Four recent group trials in human hypertension HBP highlight the importance of appropriate safe drug combination for the commonest condition of the better-off middle-aged: the metabolic-inflammatory syndrome involving increasing adiposity-insulin resistance and thus hypertensive – lipidemic- vascular -inflammatory disease.
A team from Split University did an elegant trial showing the significant hypertensive effect of ibrufen and piroxicam when combined with an ACEI (lisinopril) even with some diuretic, but not with amlodipine; and not with acetaminophen paracetamol.
a team trial from a Korean University shows yet again that other classes of antihypertensive drugs are better than the long-known adverse effects of highdose atenolol 100 mg and hydrochlorothiazide 50 mg.

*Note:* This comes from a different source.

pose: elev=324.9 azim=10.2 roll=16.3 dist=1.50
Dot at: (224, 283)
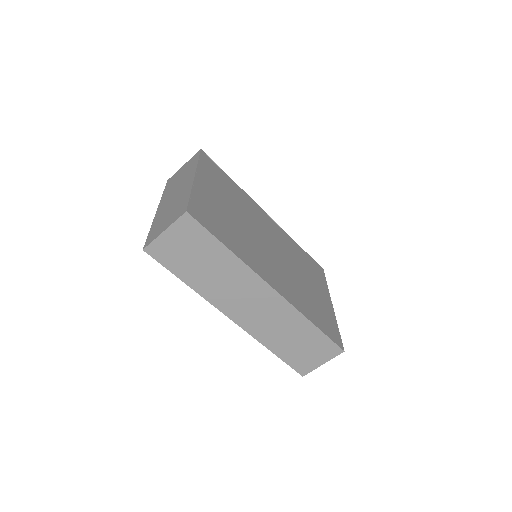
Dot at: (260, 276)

By contrast, yet another trial (ATTEST) at Saitama University Japan in hypertensive diabetics shows that combining an ACEI and CCB controls HBP in only half of subjects
a team trial at Helsinki University again shows that central sympatholytic therapy has anti-inflammatory properties in hypertensive postmenopausal women.
This raises again the questions regularly posed in this column:
why use patent NSAIDs like ibrufen, piroxecam, diclofenac? when they have many serious risks and no clearcut compelling indication as opposed to relatively safe analgesic antiinflammatory combination of eg fish oil; paracetamol, cat’s claw, MSM, bromelain, arnica etc; and
why use for mild to moderate HBP modern drugs like ACEIs and ARBs which have (like betablockers) infrequent but troublesome risks? when the proven and gold standard first line therapy for common HBP is totally safe and effective lowdose co-amilothiazide plus lowdose sympathicolytic reserpine
Hence the latest update of wikipedia today still says: “Reserpine is one of the few antihypertensive medications shown in trials to reduce mortality: Reserpine is listed as a second line choice by the JNC 7. for patients uncontrolled on a diuretic. refs: The Hypertension Detection and Follow-up Program, the Veterans Administration Cooperative Study Group in Anti-hypertensive Agents, and the Systolic Hypertension in the Elderly Program. ]“
Recent trials from Royal London Medical School (Shafi, Born ea 2000, 2002) confirm in rat and rabbit what has long been known in humans, that lowdose reserpine significantly reduces lipidemia and atheroma.
Thats why the lowcost multisystem protection combination of fish oil and lowdose amilothiazide (reserpine – hydrochlorothiazide HCT- amiloride) is optimal for common hypertension, backed up for common adiposity /lipidemia by metformin; and for seldom-resistant HBP by amlodipine.